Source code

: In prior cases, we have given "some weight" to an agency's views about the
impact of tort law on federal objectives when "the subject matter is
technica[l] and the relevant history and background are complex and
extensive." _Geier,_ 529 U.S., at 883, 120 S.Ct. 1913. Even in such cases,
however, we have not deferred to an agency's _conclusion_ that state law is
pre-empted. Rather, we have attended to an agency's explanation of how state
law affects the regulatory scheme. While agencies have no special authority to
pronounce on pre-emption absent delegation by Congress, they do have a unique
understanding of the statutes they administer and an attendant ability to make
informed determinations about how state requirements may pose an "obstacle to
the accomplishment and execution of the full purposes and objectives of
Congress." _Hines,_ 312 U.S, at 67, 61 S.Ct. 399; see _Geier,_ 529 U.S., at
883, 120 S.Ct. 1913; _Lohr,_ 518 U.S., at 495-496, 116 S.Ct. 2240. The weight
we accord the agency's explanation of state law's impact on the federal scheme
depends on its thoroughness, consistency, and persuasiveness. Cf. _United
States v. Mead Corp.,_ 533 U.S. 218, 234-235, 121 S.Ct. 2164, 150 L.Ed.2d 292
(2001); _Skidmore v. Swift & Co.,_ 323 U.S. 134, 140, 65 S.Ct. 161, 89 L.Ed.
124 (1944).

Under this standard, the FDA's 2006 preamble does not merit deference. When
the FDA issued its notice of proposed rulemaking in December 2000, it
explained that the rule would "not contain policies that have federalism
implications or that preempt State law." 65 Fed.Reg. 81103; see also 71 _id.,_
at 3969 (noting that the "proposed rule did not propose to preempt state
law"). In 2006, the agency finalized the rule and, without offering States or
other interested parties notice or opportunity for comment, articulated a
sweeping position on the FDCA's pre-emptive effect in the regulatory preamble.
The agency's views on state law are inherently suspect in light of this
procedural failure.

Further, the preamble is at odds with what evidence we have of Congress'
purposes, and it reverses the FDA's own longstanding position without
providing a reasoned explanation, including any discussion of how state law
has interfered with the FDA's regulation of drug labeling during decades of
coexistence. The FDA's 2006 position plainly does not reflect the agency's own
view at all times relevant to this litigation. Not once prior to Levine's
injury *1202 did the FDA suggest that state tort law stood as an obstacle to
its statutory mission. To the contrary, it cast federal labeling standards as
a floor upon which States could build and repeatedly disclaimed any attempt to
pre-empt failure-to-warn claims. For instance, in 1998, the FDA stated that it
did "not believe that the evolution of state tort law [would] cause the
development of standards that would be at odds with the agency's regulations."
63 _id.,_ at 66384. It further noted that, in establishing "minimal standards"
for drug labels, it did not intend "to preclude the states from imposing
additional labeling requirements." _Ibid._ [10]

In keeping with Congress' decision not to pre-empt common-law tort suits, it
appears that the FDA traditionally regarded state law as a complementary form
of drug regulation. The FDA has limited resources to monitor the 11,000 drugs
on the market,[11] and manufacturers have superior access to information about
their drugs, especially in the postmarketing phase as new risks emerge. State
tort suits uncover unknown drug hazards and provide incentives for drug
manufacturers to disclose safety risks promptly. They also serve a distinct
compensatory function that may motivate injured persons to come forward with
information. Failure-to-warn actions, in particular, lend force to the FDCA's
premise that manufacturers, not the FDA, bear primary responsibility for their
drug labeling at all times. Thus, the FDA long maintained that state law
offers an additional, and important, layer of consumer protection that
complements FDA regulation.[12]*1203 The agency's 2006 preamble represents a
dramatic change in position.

§ Problem details: If a line in the records has the word "weight", copy that line.

§ Response to this task:
: In prior cases, we have given "some weight" to an agency's views about the
883, 120 S.Ct. 1913; _Lohr,_ 518 U.S., at 495-496, 116 S.Ct. 2240. The weight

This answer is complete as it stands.